According to BBC, Malawi’s President Bingu wa Mutharika has told foreign donors to “go to hell”, accusing them of plotting with local groups to topple his government.
Mr Mutharika said he was “tired of being insulted” and urged his followers to prevent any protests against him.
Civil society said there are no planned protests – and condemned the president for inciting his supporters.
The UK and other donors cut aid to Malawi in 2010, criticising its economic policies.
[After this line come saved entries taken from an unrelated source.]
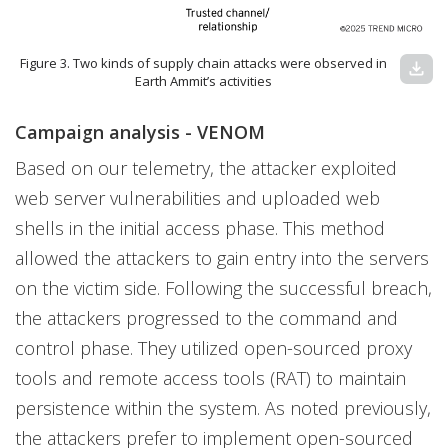
Figure 3. Two kinds of supply chain attacks were observed in
download
Earth Ammit’s activities
Campaign analysis - VENOM
Based on our telemetry, the attacker exploited
web server vulnerabilities and uploaded web
shells in the initial access phase. This method
allowed the attackers to gain entry into the servers
on the victim side. Following the successful breach,
the attackers progressed to the command and
control phase. They utilized open-sourced proxy
tools and remote access tools (RAT) to maintain
persistence within the system. As noted previously,
the attackers prefer to implement open-sourced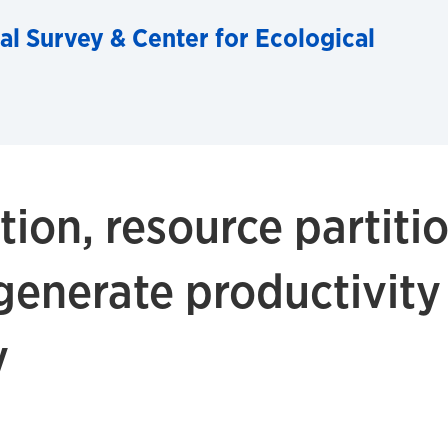
al Survey & Center for Ecological
ion, resource partiti
 generate productivity
y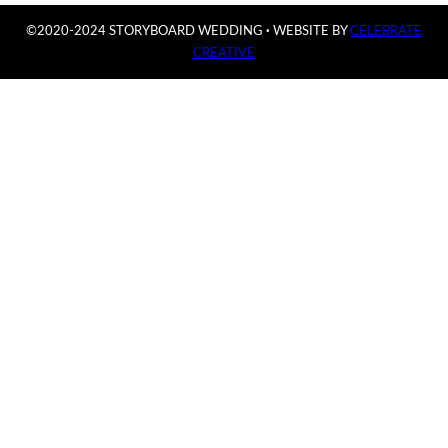
©2020-2024 STORYBOARD WEDDING
·
WEBSITE BY
CELEBRATE
CREATIVE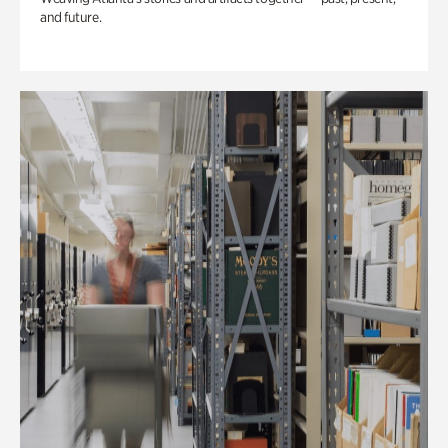
and future.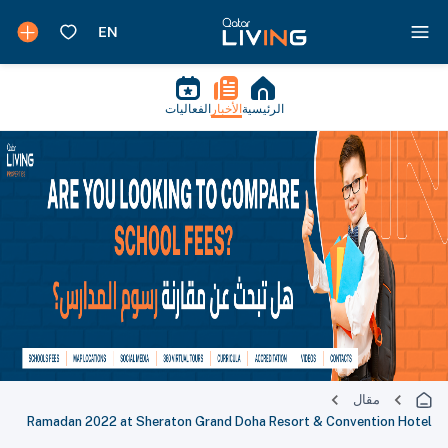
الفعاليات
الأخبار
الرئيسية
مقال
Ramadan 2022 at Sheraton Grand Doha Resort & Convention Hotel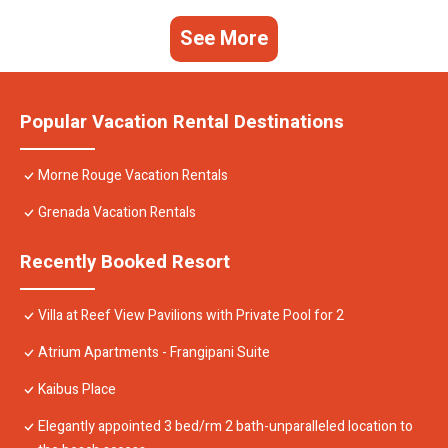
See More
Popular Vacation Rental Destinations
Morne Rouge Vacation Rentals
Grenada Vacation Rentals
Recently Booked Resort
Villa at Reef View Pavilions with Private Pool for 2
Atrium Apartments - Frangipani Suite
Kaibus Place
Elegantly appointed 3 bed/rm 2 bath-unparalleled location to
Last July, at least 19 people were shot dead by police during anti-government protests over the worsening economy.
‘No more nonsense’
Mr Mutharika said he has intelligence reports that some Western donor nations were working with local non-governmental groups (NGOs) to hold street demonstrations and vigils against his rule.
“I will not accept this nonsense any more,” Mr Mutharika said as he opened a road in his home tea-growing district of Thyolo in southern Malawi.
“If donors say this is not democracy, to hell with you… yes, I’m using that word, tell them to go to hell,” he said on Sunday.
He urged youth cadets of his ruling Democratic Progressive Party (DPP) to “do everything possible to rise up and make sure the demonstrations are thwarted”.
Malawi’s NGO umbrella group, the Council for Non-Governmental Organisations (CONGOMA), says the president has the “wrong intelligence”, and no demonstrations are being planned.
“The president should be tired of the problems on the ground, not his critics,” CONGOMA chairperson Voice Mhone said in a statement.
“Unless he exerts all his energy and resources in finding solutions the criticism will not stop,” he said.
The BBC’s Raphael Tenthani in Blantyre says Mr Mutharika has had several run-ins with foreign donors – with the most high-profile row ending in the expulsion last year of the UK’s high commissioner after a leaked diplomatic cable quoted him as describing the president as autocratic and intolerant.
He won a resounding second term in office in presidential elections in May 2009 – but has since faced criticism over his handling of the economy and his apparently growing intolerance of anyone who criticises him.
Malawi is one of the poorest countries in the world, with an estimated 75% of the population living on less than $1 (60p) a day.
The country has suffered shortages of fuel and foreign exchange since aid flows stopped two years ago.